In my judgment, this is the only logical interpretation and I do not read Baroness Hale's observation in Re I quoted above as indicating a different view. Article 14 of Brussels IIA plainly envisages that Member States will have residual domestic rules investing them with jurisdiction in respect of orders to which the Regulation applies. For England and Wales, those rules are set out in ss.2(1) and 3(1) of the 1986 Act. I see no justification for restricting the residual jurisdiction under the Family Law Act as suggested by Miss Renton. On the contrary, it seems to me important that the court should have jurisdiction to make orders under the Children Act in respect of children who are present in this country if their welfare so requires. I am not convinced that Keehan J was advancing the alternative interpretation as suggested by counsel. His judgment was obviously based on concessions and made without full legal argument and he was apparently not referred to MacDonald J's earlier judgment.

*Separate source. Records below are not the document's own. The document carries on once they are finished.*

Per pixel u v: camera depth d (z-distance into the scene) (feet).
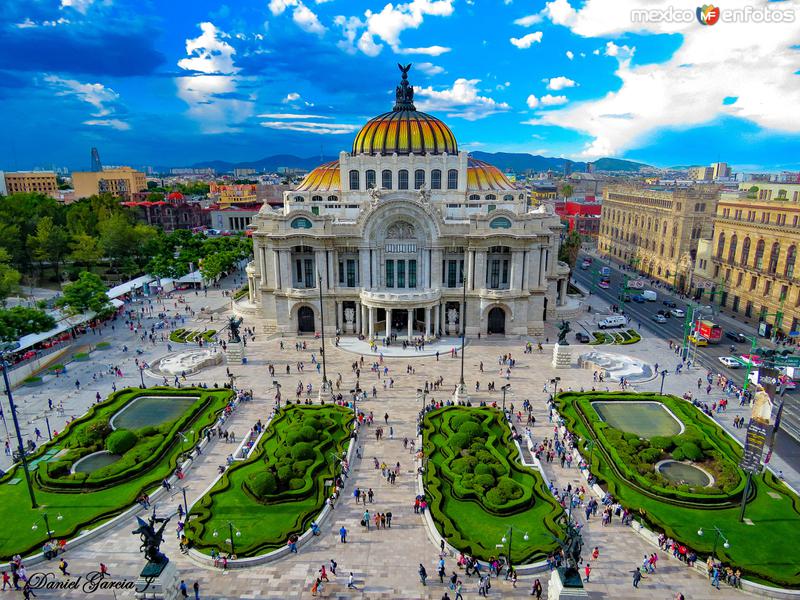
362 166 378.12
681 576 143.95
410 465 198.18
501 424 223.10
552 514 163.53
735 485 179.52
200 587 139.33
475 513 167.22
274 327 363.15
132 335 357.82
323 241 343.87
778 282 371.76
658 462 198.39
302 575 143.95
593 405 249.14
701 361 313.12
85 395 262.88
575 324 388.37
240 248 584.81
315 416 230.07
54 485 181.98
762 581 139.74
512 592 137.90
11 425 232.12
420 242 346.13
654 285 525.34
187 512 161.99
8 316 306.35
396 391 265.13
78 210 603.67
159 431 217.97
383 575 143.95
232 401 248.93
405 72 409.28
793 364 237.45
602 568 146.41
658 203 550.77
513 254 343.46
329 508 170.30
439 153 384.06
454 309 359.05
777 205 374.63
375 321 348.38
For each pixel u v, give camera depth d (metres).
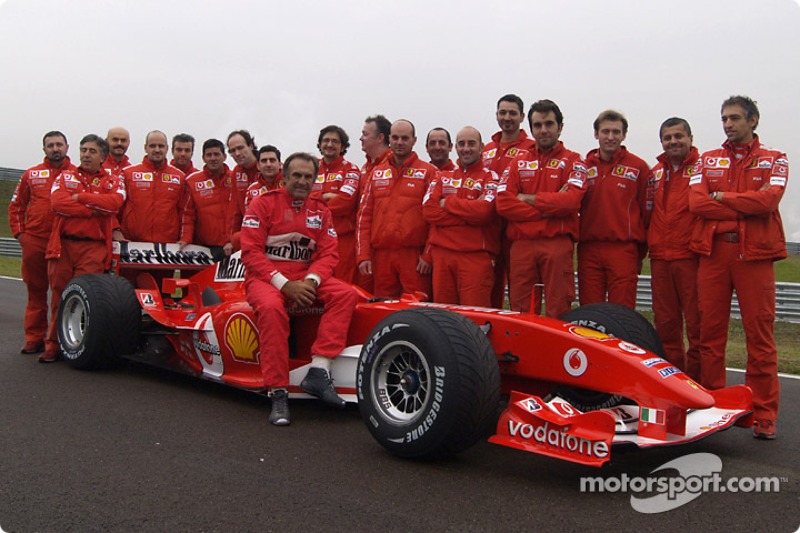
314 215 4.73
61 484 3.12
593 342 3.56
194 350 5.29
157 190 6.96
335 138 6.60
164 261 6.59
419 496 3.04
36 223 6.35
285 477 3.25
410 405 3.67
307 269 4.73
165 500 2.95
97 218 6.09
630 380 3.40
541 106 5.25
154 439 3.82
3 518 2.76
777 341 9.49
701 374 4.64
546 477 3.33
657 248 5.29
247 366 4.81
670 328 5.34
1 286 14.23
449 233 5.64
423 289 6.07
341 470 3.37
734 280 4.41
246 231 4.58
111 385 5.15
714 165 4.54
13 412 4.32
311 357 4.67
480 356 3.30
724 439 4.14
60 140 6.40
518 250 5.42
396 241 6.00
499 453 3.70
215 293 5.32
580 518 2.84
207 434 3.95
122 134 7.49
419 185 5.99
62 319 5.80
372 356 3.68
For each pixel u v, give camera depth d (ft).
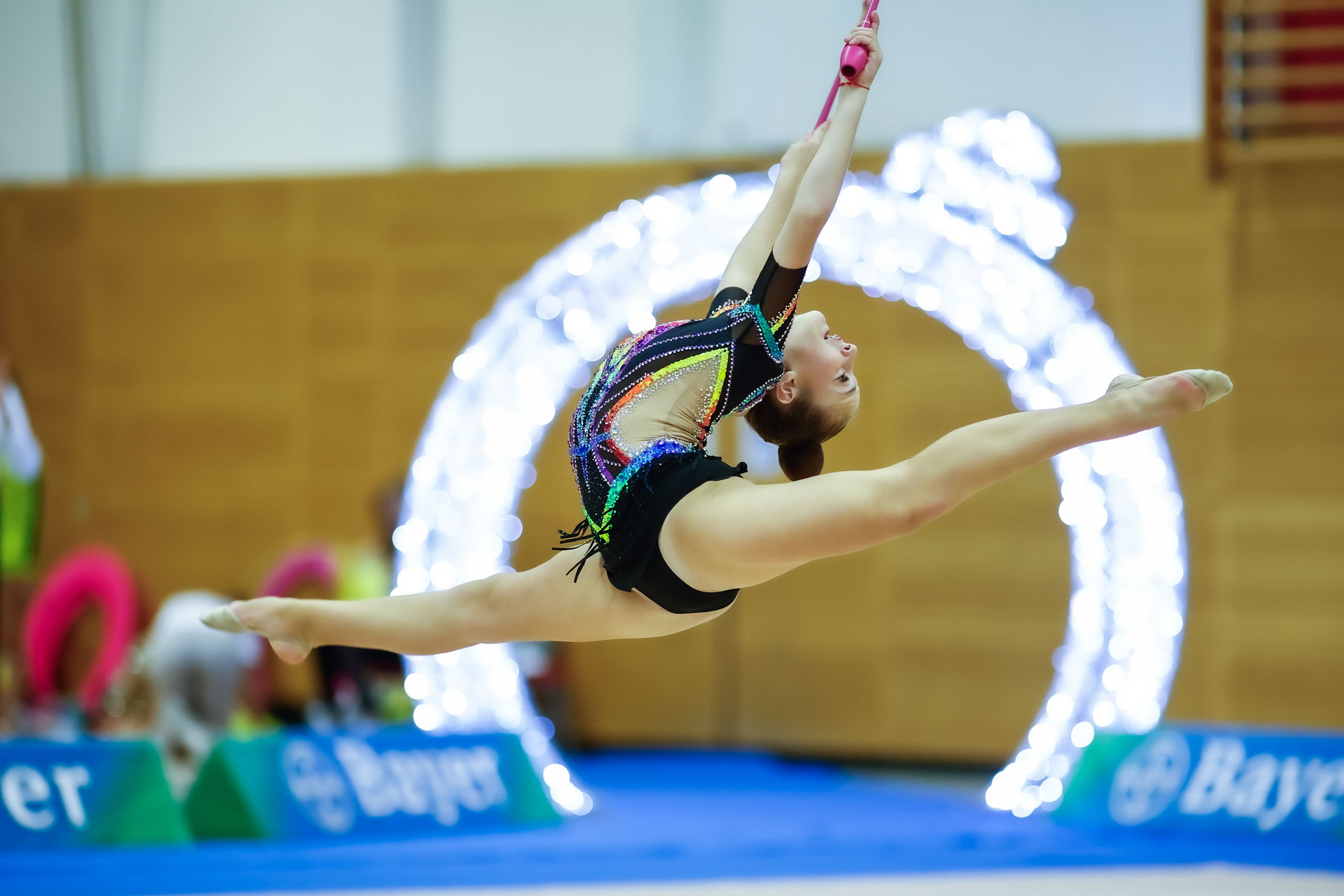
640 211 72.79
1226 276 84.12
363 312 96.27
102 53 99.50
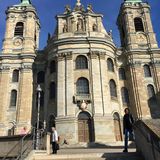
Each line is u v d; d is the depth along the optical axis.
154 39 48.09
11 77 44.75
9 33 48.44
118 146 34.16
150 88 44.38
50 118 39.50
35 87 44.53
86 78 39.91
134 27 49.25
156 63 45.88
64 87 39.22
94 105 37.81
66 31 43.81
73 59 41.09
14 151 19.45
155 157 12.55
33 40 48.50
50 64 43.31
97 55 41.59
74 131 36.19
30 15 50.22
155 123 14.44
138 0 53.72
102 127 36.59
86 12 45.12
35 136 20.38
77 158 15.02
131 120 16.48
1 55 45.69
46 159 15.26
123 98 44.00
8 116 41.59
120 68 46.41
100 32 43.72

If he was proposing a more restrictive interpretation, I respectfully disagree with his conclusion.
The appeal
(1) Did the judge apply the correct legal test when considering if the children were habitually resident in England and Wales?
(2) Was the judge wrong to conclude that the children were not habitually resident in England and Wales at the relevant date?
(3) Was there any other basis upon which the judge had jurisdiction to consider an application under s.8 of the Children Act in this case?
(4) If there was jurisdiction, what order should this court now make in determining this appeal?